The “Canada Thistle” (Cirsium arvense) did not come from Canada but from Europe ? It is the national emblem of Scotland and one of their mottos is “Touch Me Who Dares” because of the prickly leaves.

          “Nigella” (Ranunculaceae) who has its flowers embedded in thread like foliage, is 8 to 10 inches high and is called “Love In A Mist” in some places and “Devil In A Bush” in others as well as “Persian Jewels”. The striped seed pods are often used in winter bouquets. It will seed itself if you don’t deadhead.

          Have you eaten a “Jerusalem Artichoke”? It isn’t from Jerusalem nor is it an artichoke but a sunflower (Helianthus tuberosa). It was cultivated by the Indians for its tuberous roots. In some areas it is called “Canada Potato”.  It grows very easily here in Lincoln -a coarse plant 6 to 10 feet high.  Somehow I was never very impressed with its taste but then I am not cook so it may be delicious.

          “Tomatoes” were exported to Europe by the Spanish explorer Cortes .  The French called them “Love Apples”. Many others considered them poison, while others grew them for their “ornamental beauty”. The United States government classifies them as vegetables while botanists classify them as fruit.

          “Cabbage” leaves have been used for years to ease hurting knees or elbows. Find a big leaf, dip it in hot water to soften for shaping then fasten it in place with a wrap.

          “Hakonechloa macra” (Golden hakon grass), also called “Japanese Forest Grass” has been declared the 2009 perennial of the year. I have had it for several years as I wanted a grass that liked shade. It has grown very slowly for me but that may be because its write ups say it does not like clay soil, which is where I have it. Recommendations call for moist, humus rich, well drained soil.  It has narrow yellow blades with green stripes and arches over rather than growing upright like other grasses. I have it where it “flops” toward a path under the “Cottonwood Tree” and I fill in the spaces with painted “Caladium” bulbs that like the same soil and need to be kept damp but not wet.

          “Poison Ivy” is native Nebraskan. Deer, game birds, and wild turkeys eat the seeds, fruit, and leaves.  Very few animals are affected by urushol, the oil that causes skin poisoning in people. It spread by seeds and rhizomes and is found in pastures and rangelands throughout Nebraska . Even the dry plant can affect people and the smoke from burning it is equally bad. Not everyone is affected the first time they are exposed but may be on a later exposure.  It can grow from one to 6 1/2 feet tall with leaves in groups of three. Most of the drug stores now have a crème to reduce the itching.

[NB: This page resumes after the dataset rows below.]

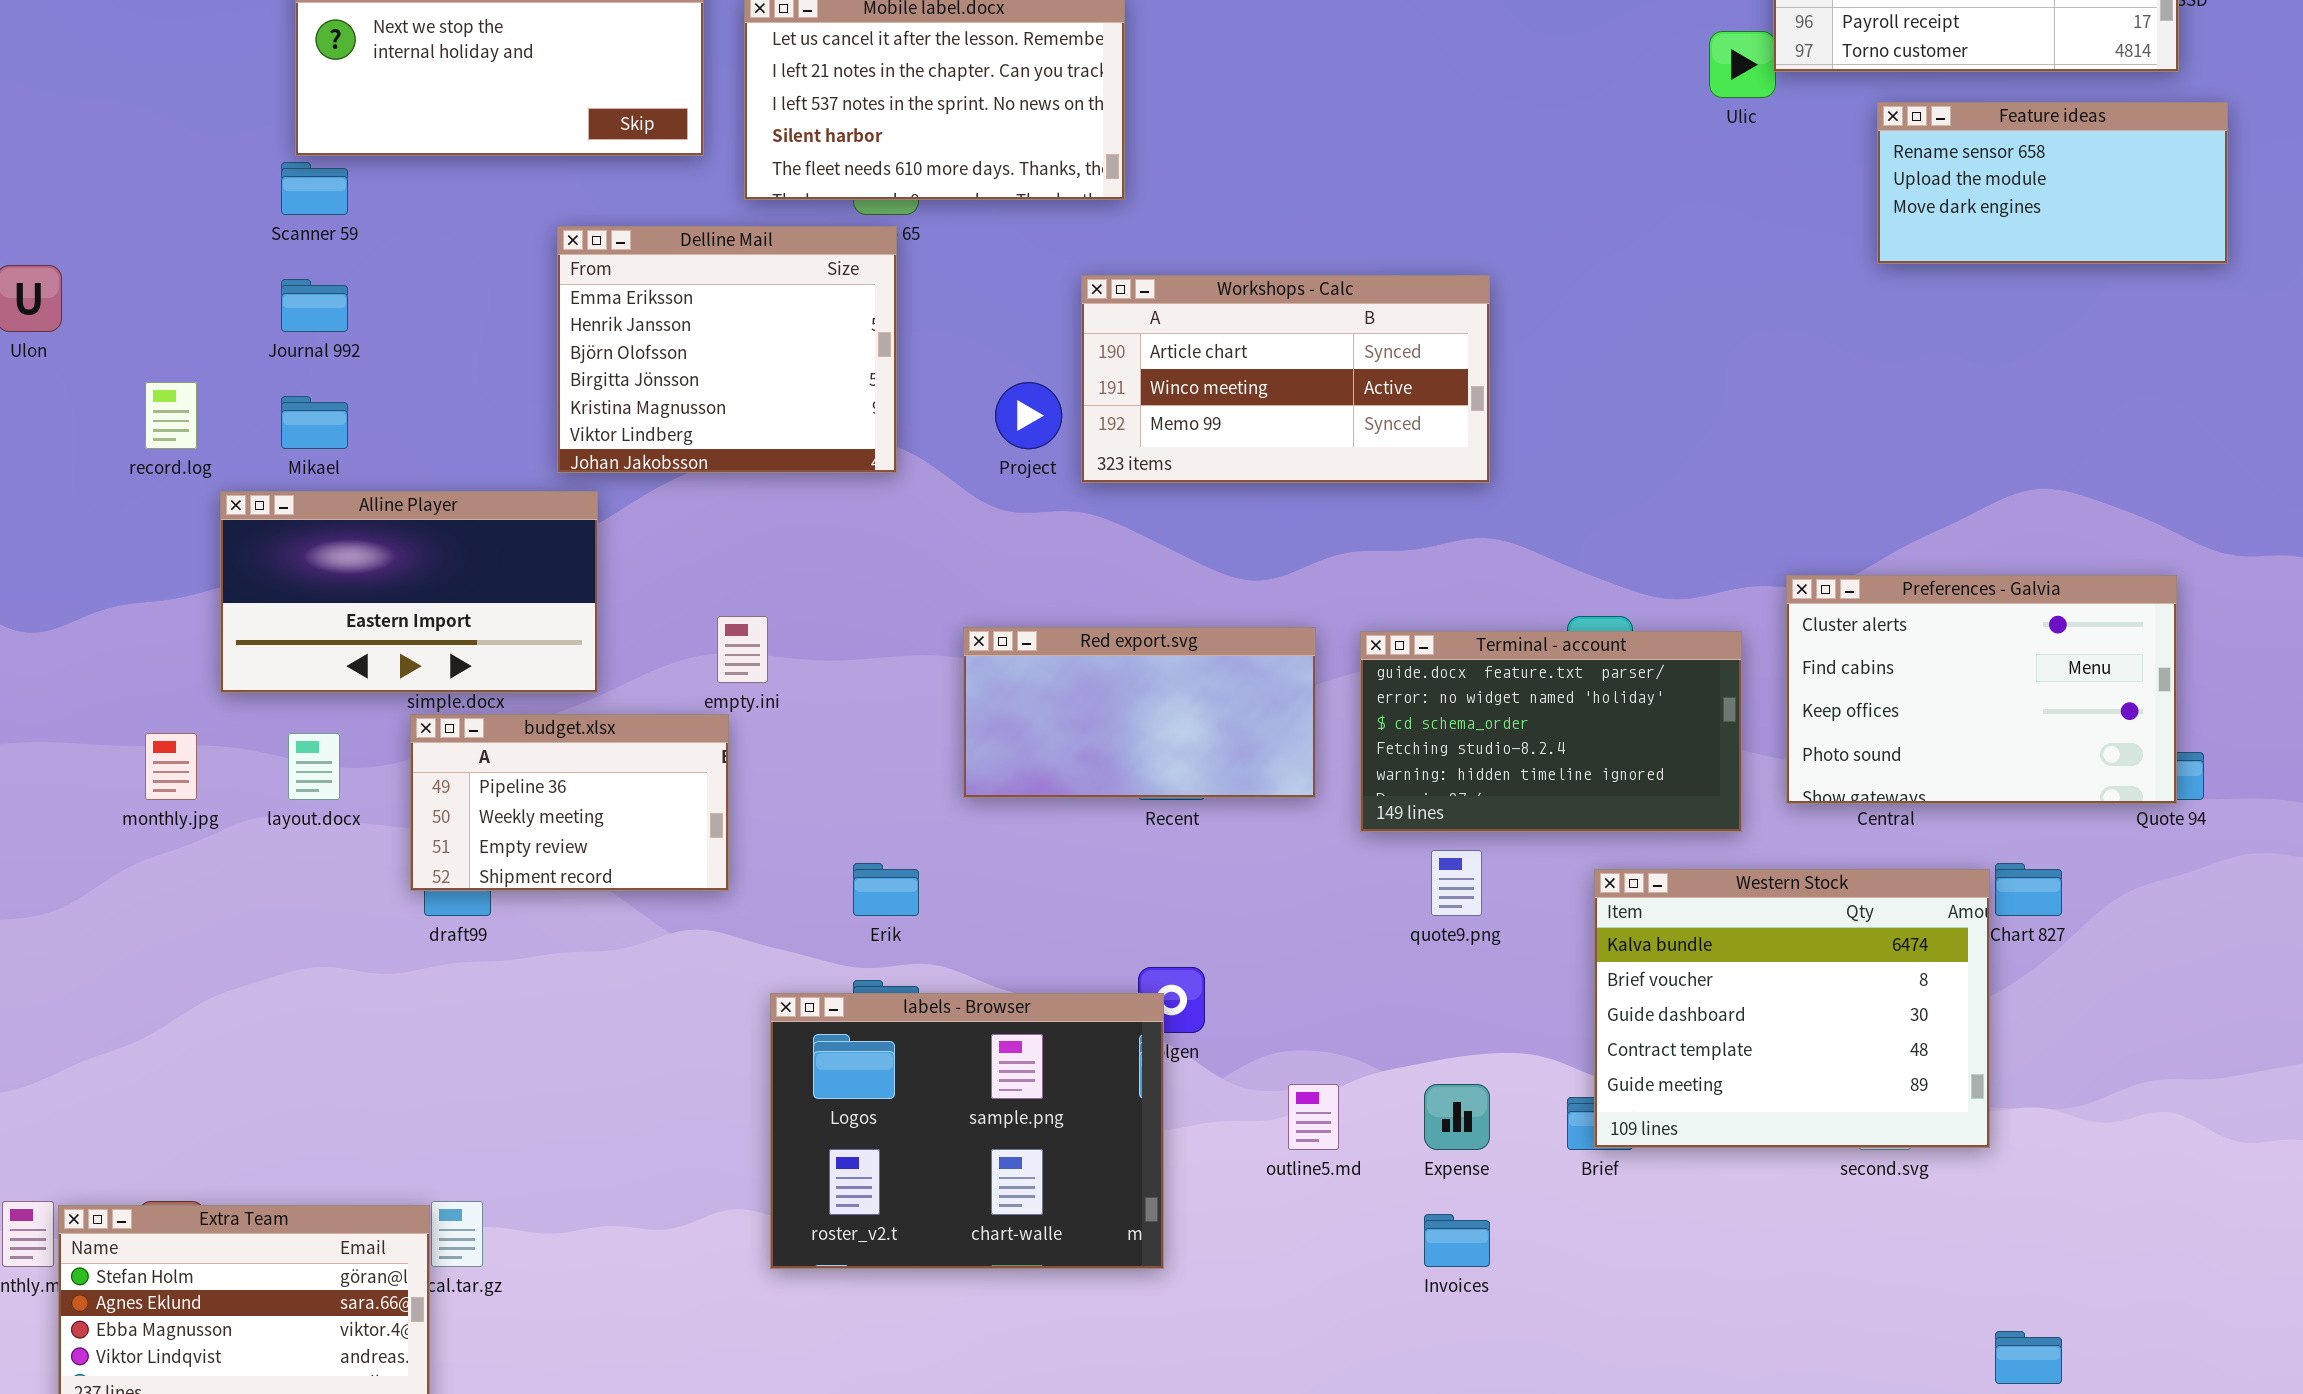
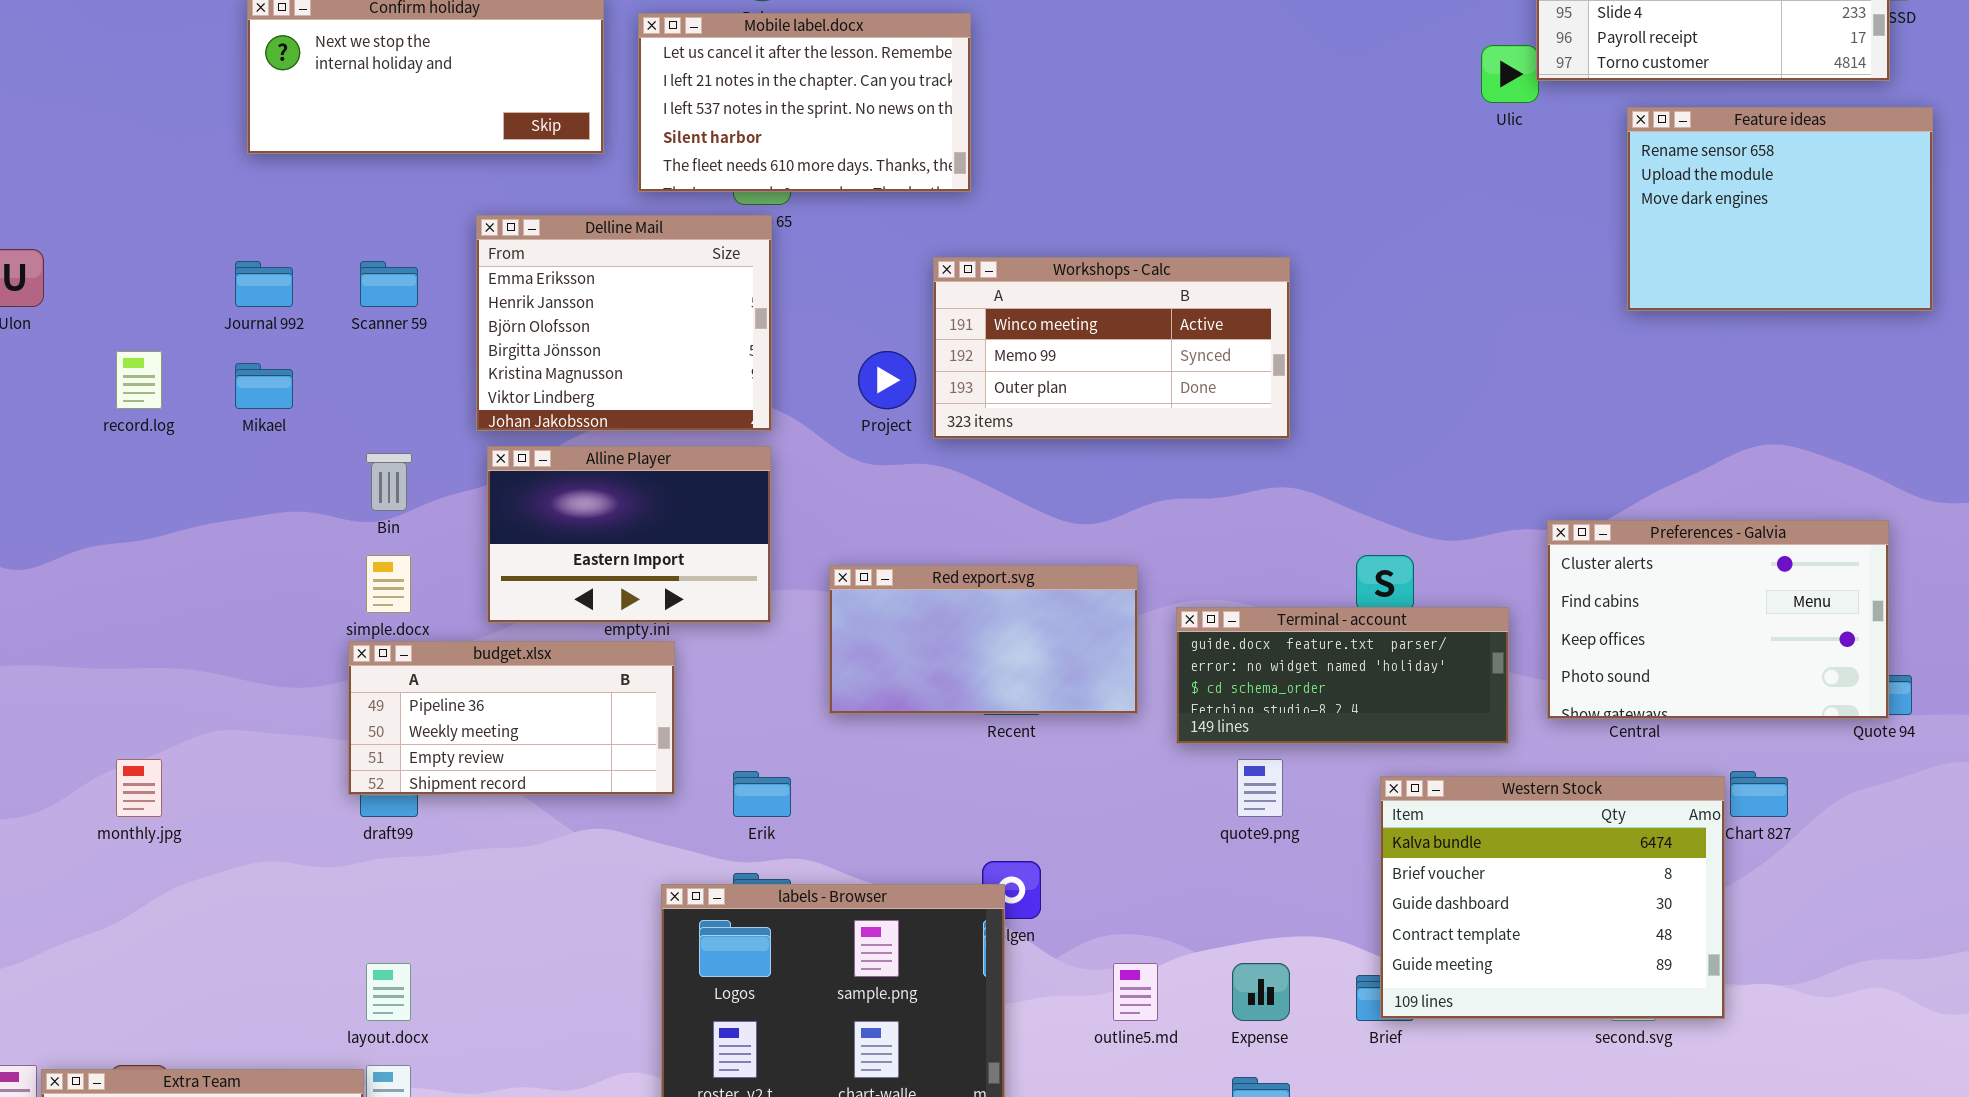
Feature ideas: [1877,102,2228,264] -> [1627,107,1933,311], resized
Scanner 59: [281,162,348,215] -> [360,261,418,307], moved
Workshops - Calc: [1081,275,1490,483] -> [933,257,1290,439], scrolled down 1 row
Alline Player: [220,491,598,693] -> [487,446,771,623], moved, resized
Terminal - account: [1360,631,1742,832] -> [1176,607,1509,744], resized
budget.xlsx: [410,714,729,891] -> [348,641,675,795], resized
monthly.jpg: [145,733,197,800] -> [116,759,162,817], moved
layout.docx: [288,733,340,800] -> [366,963,411,1021], moved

          Have you had a very sturdy vine trying to conquer your yard? The “Honeyvine Milkweed” (Asclepiadaceae) suddenly appears climbing on anything it can find up to 6 1/2 feet long.  It leaves a long pod that produces many seeds as well as spreading by rhizomes.  Every year I find them in a number of places in the yard. It is also known as “Sand Vine” or “Climbing Milkweed”. A number of them on one plant can smother its victim.  It will not appear until the ground is quite warm but when it does, it grows very rapidly.

          “Chicory” (Cichorium intybus) is a plant usually thought of as a weed but grown for its blue flowers in some yards. It is a perennial that spreads by seeds.  Later in the early fall there are areas along the roads that are very blue and pretty. Our pioneers dried and roasted the roots for their coffee. It doesn’t do well in cultivated fields so will be found in lawns, pastures, and road sides. 

Be careful when dealing with the plant as some people are allergic or get that way after more exposure.

          “Joepyeweed” (Eupatorium) is also listed as a weed in “Weeds of Nebraska and the Great Plains (Nebraska Department of Agriculture, Lincoln , Nebraska : 2003, pages 128-129) but the varieties that have been developed by plant scientists are for sale in nurseries and garden centers. There is a short and a tall version. Both will become crowded with “Butterflies” so I try to keep several clumps of the 6 feet tall kind in the background.  It prefers an almost wet soil so will gradually become a smaller clump unless I remember to give it extra water during dry spells. Birds like to live in it near the edges of waterways. Joe Pye was named for an Indian who befriended the pioneers by showing them how to reduce pain and fever. 

          Is there such a thing as a “tame flower” or are they just the ones who have been remodeled by plant breeders?